[[ Supplied material, beginning ]]

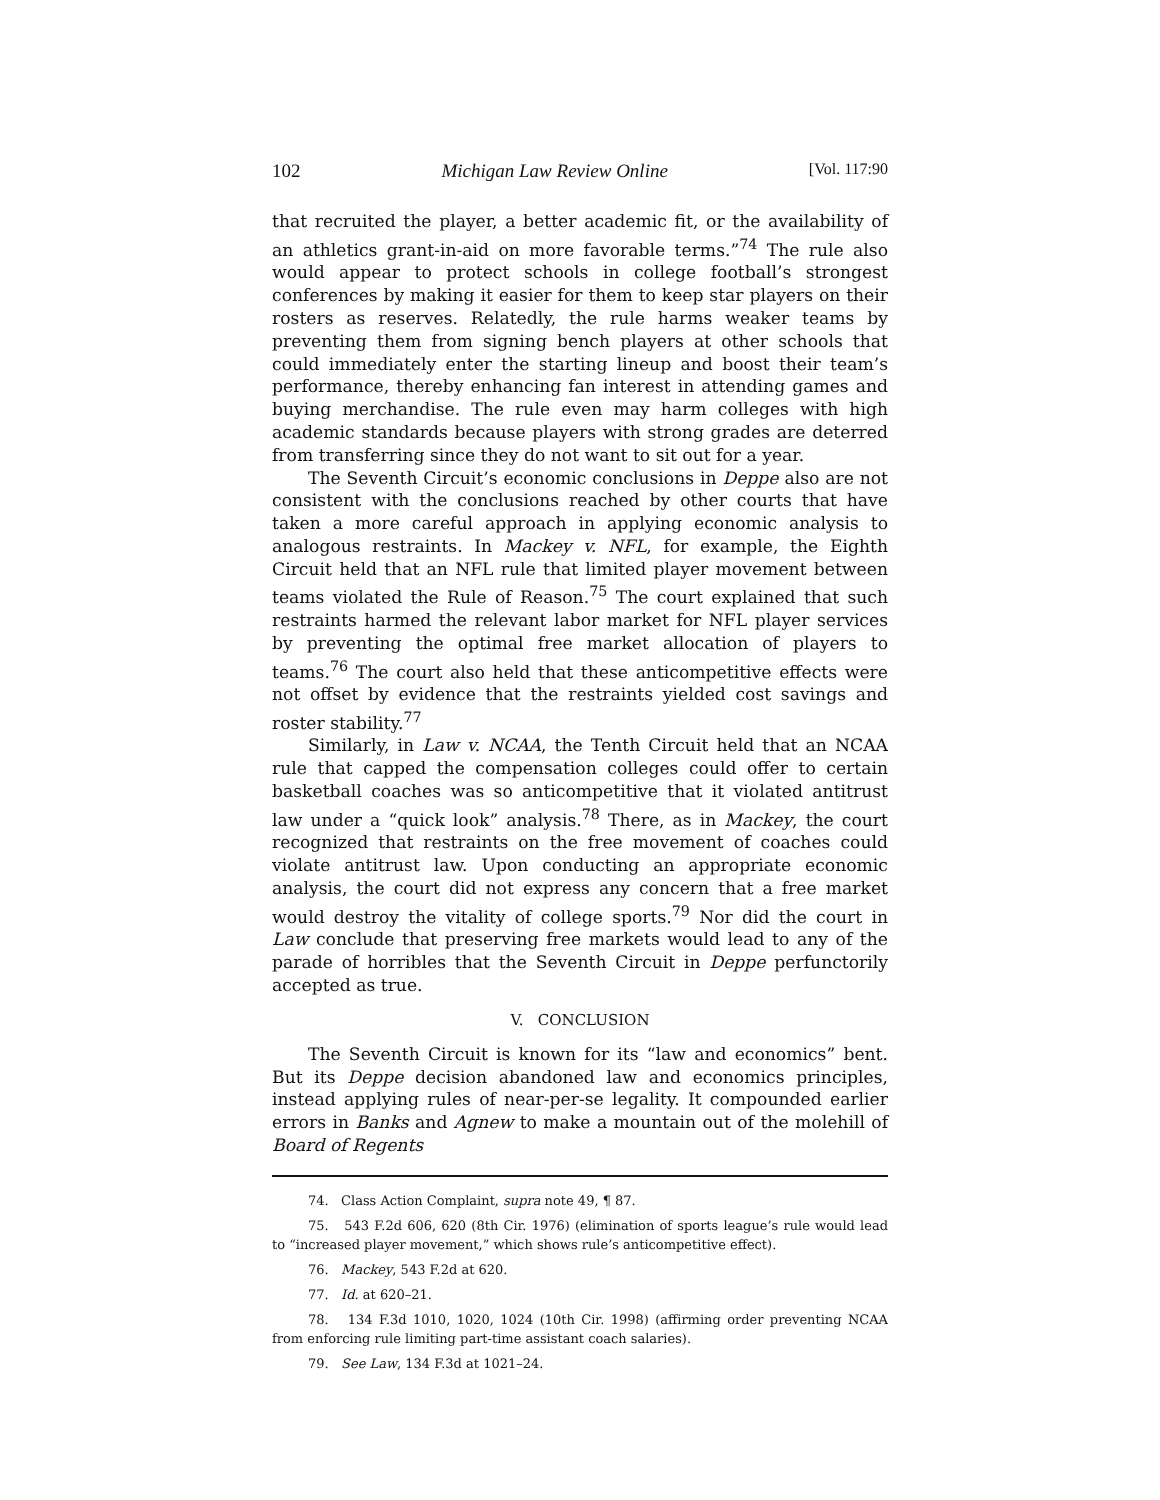102 Michigan Law Review Online [Vol. 117:90
that recruited the player, a better academic fit, or the availability of an athletics grant-in-aid on more favorable terms.”<sup>74</sup> The rule also would appear to protect schools in college football’s strongest conferences by making it easier for them to keep star players on their rosters as reserves. Relatedly, the rule harms weaker teams by preventing them from signing bench players at other schools that could immediately enter the starting lineup and boost their team’s performance, thereby enhancing fan interest in attending games and buying merchandise. The rule even may harm colleges with high academic standards because players with strong grades are deterred from transferring since they do not want to sit out for a year.
The Seventh Circuit’s economic conclusions in Deppe also are not consistent with the conclusions reached by other courts that have taken a more careful approach in applying economic analysis to analogous restraints. In Mackey v. NFL, for example, the Eighth Circuit held that an NFL rule that limited player movement between teams violated the Rule of Reason.<sup>75</sup> The court explained that such restraints harmed the relevant labor market for NFL player services by preventing the optimal free market allocation of players to teams.<sup>76</sup> The court also held that these anticompetitive effects were not offset by evidence that the restraints yielded cost savings and roster stability.<sup>77</sup>
Similarly, in Law v. NCAA, the Tenth Circuit held that an NCAA rule that capped the compensation colleges could offer to certain basketball coaches was so anticompetitive that it violated antitrust law under a “quick look” analysis.<sup>78</sup> There, as in Mackey, the court recognized that restraints on the free movement of coaches could violate antitrust law. Upon conducting an appropriate economic analysis, the court did not express any concern that a free market would destroy the vitality of college sports.<sup>79</sup> Nor did the court in Law conclude that preserving free markets would lead to any of the parade of horribles that the Seventh Circuit in Deppe perfunctorily accepted as true.
V. CONCLUSION
The Seventh Circuit is known for its “law and economics” bent. But its Deppe decision abandoned law and economics principles, instead applying rules of near-per-se legality. It compounded earlier errors in Banks and Agnew to make a mountain out of the molehill of Board of Regents
74. Class Action Complaint, supra note 49, ¶ 87.
75. 543 F.2d 606, 620 (8th Cir. 1976) (elimination of sports league’s rule would lead to “increased player movement,” which shows rule’s anticompetitive effect).
76. Mackey, 543 F.2d at 620.
77. Id. at 620–21.
78. 134 F.3d 1010, 1020, 1024 (10th Cir. 1998) (affirming order preventing NCAA from enforcing rule limiting part-time assistant coach salaries).
79. See Law, 134 F.3d at 1021–24.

[[ Supplied material, end ]]

Problem -> I need the entries printed exactly, with each picture left out.

Answer box ->
102 Michigan Law Review Online [Vol. 117:90
that recruited the player, a better academic fit, or the availability of an athletics grant-in-aid on more favorable terms.”<sup>74</sup> The rule also would appear to protect schools in college football’s strongest conferences by making it easier for them to keep star players on their rosters as reserves. Relatedly, the rule harms weaker teams by preventing them from signing bench players at other schools that could immediately enter the starting lineup and boost their team’s performance, thereby enhancing fan interest in attending games and buying merchandise. The rule even may harm colleges with high academic standards because players with strong grades are deterred from transferring since they do not want to sit out for a year.
The Seventh Circuit’s economic conclusions in Deppe also are not consistent with the conclusions reached by other courts that have taken a more careful approach in applying economic analysis to analogous restraints. In Mackey v. NFL, for example, the Eighth Circuit held that an NFL rule that limited player movement between teams violated the Rule of Reason.<sup>75</sup> The court explained that such restraints harmed the relevant labor market for NFL player services by preventing the optimal free market allocation of players to teams.<sup>76</sup> The court also held that these anticompetitive effects were not offset by evidence that the restraints yielded cost savings and roster stability.<sup>77</sup>
Similarly, in Law v. NCAA, the Tenth Circuit held that an NCAA rule that capped the compensation colleges could offer to certain basketball coaches was so anticompetitive that it violated antitrust law under a “quick look” analysis.<sup>78</sup> There, as in Mackey, the court recognized that restraints on the free movement of coaches could violate antitrust law. Upon conducting an appropriate economic analysis, the court did not express any concern that a free market would destroy the vitality of college sports.<sup>79</sup> Nor did the court in Law conclude that preserving free markets would lead to any of the parade of horribles that the Seventh Circuit in Deppe perfunctorily accepted as true.
V. CONCLUSION
The Seventh Circuit is known for its “law and economics” bent. But its Deppe decision abandoned law and economics principles, instead applying rules of near-per-se legality. It compounded earlier errors in Banks and Agnew to make a mountain out of the molehill of Board of Regents
74. Class Action Complaint, supra note 49, ¶ 87.
75. 543 F.2d 606, 620 (8th Cir. 1976) (elimination of sports league’s rule would lead to “increased player movement,” which shows rule’s anticompetitive effect).
76. Mackey, 543 F.2d at 620.
77. Id. at 620–21.
78. 134 F.3d 1010, 1020, 1024 (10th Cir. 1998) (affirming order preventing NCAA from enforcing rule limiting part-time assistant coach salaries).
79. See Law, 134 F.3d at 1021–24.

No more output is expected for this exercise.